EDPs inhibit angiogenesis. (A) The 19,20-EDP inhibited VEGF-induced angiogenesis in a Matrigel plug assay in C57BL/6 mice in a dose-dependent manner (n = 4–6 mice per group). Dose of VEGF is 100 ng per gel. (Left) Quantification of angiogenesis using hemoglobin assay. (Right) Image of representative gels and immunohistochemistry for CD31. (B) All EDP regioisomers inhibited VEGF-induced angiogenesis in mice (n = 6–10 mice per group). Dose of EDP regioisomer was 10 µg per gel. (C) The 19,20-EDP inhibited endothelial tube formation after 6-h treatment in HUVECs. (Left) Calcein AM-stained HUVEC microscopy. (Right) Quantification of tube formation. (D) The 19,20-EDP inhibited VEGF-induced cell migration of HUVECs on extracellular matrix protein fibronectin after 18-h treatment in HUVECs. (Left) Crystal violet-stained HUVEC microscopy. (Right) Quantification of migrated cells. (E) The 19,20-EDP inhibited MMP activity after 4-h treatment in HUVECs. (F) At a dose of 1 µM, 19,20-EDP not 14,15-EET, inhibited VEGF-induced VEGFR2 phosphorylation after 10-min treatment in HUVECs. (G) The 19,20-EDP inhibited VEGF-C mRNA expression after 6-h treatment in HUVECs.
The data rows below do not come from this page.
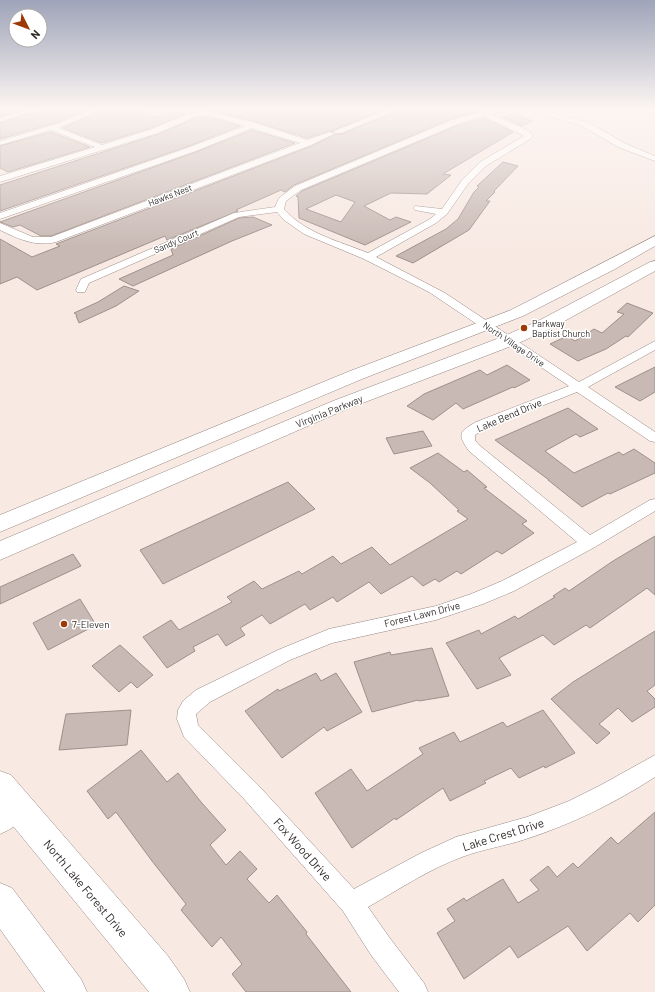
<svg xmlns="http://www.w3.org/2000/svg" width="655" height="992" font-family="Barlow,sans-serif">
	<rect width="100%" height="100%" fill="#f8e9e3"/>
	<path fill="#c8b9b4" stroke="#9e908b" fill-rule="evenodd" d="M7 108H19L22 109 0 116V110Z
		M55 108H92L58 122 0 139V123L31 113 33 114Z
		M106 108H135V110L157 117 176 111 184 114 151 128 102 143 63 128Z
		M219 108H388L333 130V132L330 131 307 138 256 122 212 110Z
		M403 108 486 109 451 119 294 185 285 192 281 190 236 210 238 211 167 240 165 236 37 290 17 277 0 284V239L32 257 60 246 56 244 312 146 335 134H342Z
		M516 114 532 121 522 126 503 117Z
		M208 117 240 126 189 146 0 211V185L159 134 195 118Z
		M484 118 513 132 443 174 451 175 427 194 391 193 364 206 390 220 396 217 411 222 365 245 299 218 298 197 296 196 302 191 459 125ZM336 195 355 202 341 222 306 209Z
		M252 130 295 143 51 236H41L20 225 13 227 0 222 196 152Z
		M51 132 90 147 8 172 0 168V146Z
		M503 162 518 166 494 191 495 192 486 201H490L469 230 413 263 396 256 446 229 458 219 474 192 479 187 477 186Z
		M253 217 272 225 232 241 133 286 119 279 173 255 171 249 239 218Z
		M124 286 139 291 116 306 79 323 76 316 77 315 74 313 98 302Z
		M627 303 653 313 628 337 626 336 606 349 578 361 550 344 567 336 575 341 594 329 602 333 624 314 617 312Z
		M507 365 530 380 514 388 513 387 463 409 456 403 433 420 407 406 424 394 480 370 487 375Z
		M655 367V392L640 401 615 387Z
		M568 408 598 429 580 437 576 434 545 451 574 473 619 452 623 455 634 449 655 463V473L610 494 608 493 582 507 548 480H549L495 440Z
		M423 431 432 446 394 454 386 438Z
		M438 453 464 472 467 470 487 487 484 488 527 521 522 524 534 533 502 554 497 551 461 574 457 571 439 582 435 579 423 586 412 576 381 594 369 582 337 602 333 597 310 610 305 604 270 624 262 615 240 628 245 635 226 646 218 634 193 647 195 651 167 668 143 637 171 620 179 630 232 602 227 597 254 581 262 589 299 571 302 574 333 556 341 564 372 547 390 565 468 519 457 511 459 510 430 483 410 468Z
		M288 482 315 509 163 584 140 550Z
		M655 536V595L647 588 590 628 586 625 554 645 543 635 499 658 511 675 477 689 446 643 479 630 481 634 515 616 518 619 555 597 553 596 565 588 569 591 613 561Z
		M73 554 81 566 0 604V587Z
		M80 599 96 625 48 650 33 623Z
		M655 631V685L647 691 655 699V707L632 722 618 708 599 724 610 733 597 744 551 699 573 682Z
		M120 645 153 675 137 688 131 682 119 692 92 666Z
		M432 648 449 696 419 701 418 700 372 712 354 662 390 652 391 655Z
		M316 673 321 681 336 673 362 712 327 731 324 727 282 758 245 711 278 689 279 691Z
		M131 710 127 745 59 750 66 714Z
		M543 710 575 753 545 768 544 766 519 778 511 768 484 781 486 783 450 801 443 788 396 820 395 818 352 848 315 793 351 769 367 791 423 754 419 748 454 732 460 742 503 722 507 727Z
		M141 750 167 782 178 773 201 802 226 830 210 845 226 865 240 851 257 869 247 879 269 903 277 895 307 932 306 934 351 992H246L232 974 242 964 221 937 212 947 181 910 186 904 152 861 116 812 108 819 87 791Z
		M655 812V905L638 922 630 913 587 951 568 926 518 958 510 946 464 979 437 933 455 921 447 909 464 898 466 901 503 879 518 903 539 890 530 880 548 866 557 877 573 863 578 868 611 837 618 844Z"/>
	<g fill="none" stroke-linecap="round" stroke-linejoin="round">
		<defs>
			<path id="minor" d="M31 108H42L0 122V118Z
				M96 108H105L59 128 102 145 152 129 190 113 208 111 256 123 307 140 330 132 334 134 311 145 56 242C36 247 18 239 0 230V223L33 237H51L300 143 252 128 196 151 0 219V213L190 147 245 126 208 115 195 117 158 133 0 182V176L95 147 51 130 0 145V141L59 123Z
				M392 108H402L341 133H335L334 131Z
				M502 108H517L492 114 527 130 532 134V138L486 166 468 184 447 214 436 223 376 257 445 293 579 382 655 341V350L588 387 655 432V442L650 441 577 392 486 428 475 435V440L479 445 590 535 650 500 655 499V511L595 547 514 591 483 604 436 620 332 643 290 660 210 702 196 714 198 725 258 785 354 889 421 853 456 837 527 817 569 801 601 785 655 755V777C615 803 572 824 526 839 505 846 483 849 462 857 429 869 398 890 368 907L389 937 424 983 428 992H399L371 955 343 911 244 799 184 737 177 719 178 710 183 701 196 690 278 650 329 629 436 606 471 594 502 581 577 542 469 451C457 434 459 432 476 422L569 386 429 292 364 259 304 234 284 220 277 212 239 217 89 283 85 292H77L76 290 81 279 234 213 275 207 279 198 295 186 452 120 484 111ZM484 116 524 136 480 162 462 180 442 209 415 206 413 208 415 210 436 214 430 219 368 253C338 241 305 233 284 209L286 201 301 190 458 124Z
				M521 108H533L588 122 624 143 655 156V161L618 147 582 126Z
				M18 798 26 801 29 809C24 821 12 829 0 834V809L10 801Z"/>
			<path id="secondary" d="M655 236V246L615 269 523 316 362 379 0 532V515L350 371 511 310Z
				M655 261V271L550 329 514 345 347 409 0 560V541L333 401 502 337 538 321 650 262Z
				M0 771 11 775 168 956 184 979 190 992H149L0 810Z
				M0 883 12 888 81 979 87 992H45L0 929Z"/>
		</defs>
		<use href="#minor" stroke="#968883" stroke-width="1"/>
		<use href="#secondary" stroke="#968883" stroke-width="1"/>
		<use href="#minor" fill="#fff" fill-rule="evenodd"/>
		<use href="#secondary" fill="#fff" fill-rule="evenodd"/>
	</g>
	<linearGradient id="sky" x2="0" y2="1"><stop stop-color="#9ea4b9"/><stop offset="0.44" stop-color="#fcf5f2"/><stop offset="1" stop-color="#fcf5f2" stop-opacity="0"/></linearGradient>
	<rect width="655" height="247" fill="url(#sky)"/>
	<g fill="#9d3905" stroke="#fff" stroke-width="1.5">
		<circle cx="524" cy="328" r="4"/>
		<circle cx="64" cy="624" r="4"/>
	</g>
	<g text-anchor="middle" dominant-baseline="central" stroke-width="3" stroke-linejoin="round" paint-order="stroke">
		<g font-size="9" fill="#312c2a" stroke="#fff">
			<text transform="translate(170 195) rotate(-21)">Hawks Nest</text>
			<text transform="translate(176 241) rotate(-23)">Sandy Court</text>
			<text transform="translate(514 344) rotate(34)">North Village Drive</text>
		</g>
		<g font-size="9" fill="#312c2a" stroke="#fff" text-anchor="start">
			<text x="532" y="323">Parkway<tspan x="532" dy="10">Baptist Church</tspan></text>
		</g>
		<g font-size="10" fill="#312c2a" stroke="#fff">
			<text transform="translate(329 411) rotate(-22)">Virginia Parkway</text>
			<text transform="translate(509 415) rotate(-23)">Lake Bend Drive</text>
			<text transform="translate(422 614) rotate(-14)">Forest Lawn Drive</text>
		</g>
		<g font-size="10" fill="#312c2a" stroke="#fff" text-anchor="start">
			<text x="72" y="624">7-Eleven</text>
		</g>
		<g font-size="12" fill="#312c2a" stroke="#fff">
			<text transform="translate(503 834) rotate(-17)">Lake Crest Drive</text>
			<text transform="translate(303 849) rotate(48)">Fox Wood Drive</text>
			<text transform="translate(86 888) rotate(50)">North Lake Forest Drive</text>
		</g>
	</g>
	<g transform="translate(28 28) rotate(132)"><circle r="19" fill="#ffffff" stroke="#adabaa"/>
	<path d="M0-3L7 15L0 10L-7 15Z" fill="#9d3905"/>
	<text y="-6" font-size="11" font-weight="bold" text-anchor="middle" fill="#312c2a">N</text>
	</g>
</svg>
Results are presented as means ± SD. *P < 0.05; **P < 0.01; ^#P < 0.001; ^##P < 0.00001.

Fig. 2.

EDPs inhibit primary tumor growth. (A) Coadministration of 19,20-EDP (0.05 mg⋅kg⁻¹⋅d⁻¹) and sEHi t-AUCB (1 mg⋅kg⁻¹⋅d⁻¹) suppressed Met-1 breast tumor growth (Ctrl: n = 9 mice per group; 19,20-EDP: n = 8; t-AUCB: n = 5; 19,20-EDP + t-AUCB: n = 11). (Left) Quantification of tumor volume. (Right) Quantification of tumor weight on day 12 of treatment. (B) Analysis of 19,20-EDP in the plasma and tumors of treated mice, coadministration of t-AUCB stabilized 19,20-EDP in vivo. (C) The sEH-metabolite of 19,20-EDP, 19,20-DiHDPA, had no effect on Met-1 tumor growth in mice (n = 4 mice per group). (Right) sEH-dependent metabolic pathway of 19,20-EDP to 19,20-DiHDPA. (D) Contrary to the effect of 19,20-EDP, coadministration of 14,15-EET (0.05 mg⋅kg⁻¹⋅d⁻¹) and sEHi t-AUCB (1 mg⋅kg⁻¹⋅d⁻¹) increased Met-1 tumor growth (n = 6–7 mice per group). (Right) sEH-dependent metabolic pathway of 14,15-EET to 14,15-DHET. (E) Coadministration of 19,20-EDP and t-AUCB reduced tumor vessel density, as defined by the number of CD31-positive blood vessels. (Upper) Image of representative immunohistochemistry for CD31; (Lower) Quantification of tumor vessel density (n = 4 mice per group). Results are presented as means ± SD. *P < 0.05; **P < 0.01; ^#P < 0.001.

Fig. 3.

EDPs inhibit tumor metastasis. (A) Lewis lung carcinoma (LLC) metastasis model in C57BL/6 mice. (B) Spontaneous LLC metastasis was decreased in EDP- and t-AUCB–treated mice relative to vehicle treatment 17 d after primary tumor removal (LLC resection). Images show representative lung metastasis in treated and control mice. (Scale bar, 1 cm.) n = 4–5 mice per group. Results are presented as means ± SEM. *P < 0.05; ^#P < 0.001.